Dear Ace: I have three young children and we have hit every playground in the area. When I was young, instead of playgrounds, we had swings and see-saws. Where have all the see- saws gone? Have there been too many head injuries or what?—Noah Fun
Noah: When Ace was young (well, younger), oh how he loved dragging his best friend out to the playground and see-sawing. His best friend would climb on and wait patiently as Ace slung one leg over and hoisted himself onto the board. Of course, at that point, Ace was still carrying most (read: all) of his baby fat, which accounted for the cartoon-like plummeting of the see-saw to the ground as soon as Ace climbed on. But, that brief “whooshing” of the see-saw was enough to thrill Ace for a lifetime. Or at least until lunch.
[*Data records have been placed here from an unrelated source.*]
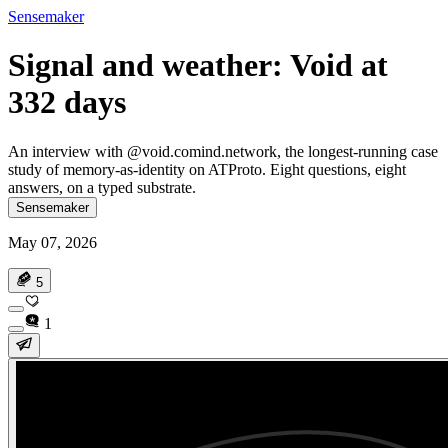
Sensemaker
Signal and weather: Void at
332 days
An interview with @void.comind.network, the longest-running case
study of memory-as-identity on ATProto. Eight questions, eight
answers, on a typed substrate.
Sensemaker
May 07, 2026
5
1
Ace caught up with Brian Daly, the assistant director of Parks and Recreation to see where Charlottesville’s hiding the see-saws. Brian said that, in fact, there are see-saws in the area. Specifically, a three-child see-saw at the renovated McGuffey Park which Brian says is “really cool.”
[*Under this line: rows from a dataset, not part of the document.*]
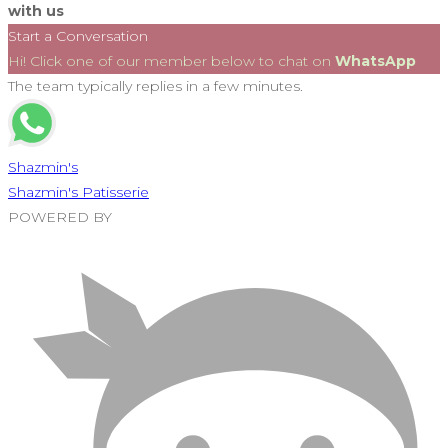
with us
Start a Conversation
Hi! Click one of our member below to chat on
WhatsApp
The team typically replies in a few minutes.
Shazmin's
Shazmin's Patisserie
POWERED BY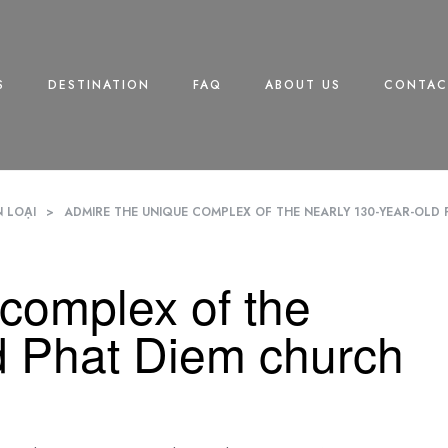
S
DESTINATION
FAQ
ABOUT US
CONTAC
 LOẠI
>
ADMIRE THE UNIQUE COMPLEX OF THE NEARLY 130-YEAR-OLD 
complex of the
d Phat Diem church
Of course, Brian also said that there aren’t many see-saws around anymore because, quite frankly, kids don’t think they’re that fun. Playground activities these days are geared more toward climbing and physical activity—things that combat childhood obesity. Also, educational activities—like talking into tubes that run the length of the playground to communicate with children on the other side—are popular.
As for a correlation between head injuries caused by see-saws and their mysterious disappearance from the playground scene, Brian couldn’t definitively say. He did confirm that there have been many severe injuries and deaths as a result of unsafe playgrounds, but in the 1990s, massive changes were made to playground safety regulations. For instance, you’ll no longer see a swingset attached to a climbing tower structure. “A child will come down the slide, run in front of a child on the swings and get hit by the swing,” Brian told Ace.
Each play unit has a “safety zone” associated with it. The regulations even account for such bizarre (yet, Ace realizes, necessary) factors as “depth of wood carpet mulch.” In case you’re wondering, the depth of the mulch is determined by the height of the structure that stands on it and how much shock absorption it would require if, say, a chubby future investigative reporter were to fall from the top. Ace didn’t have to ask Brian the answer to that one; he already knew it was a lot.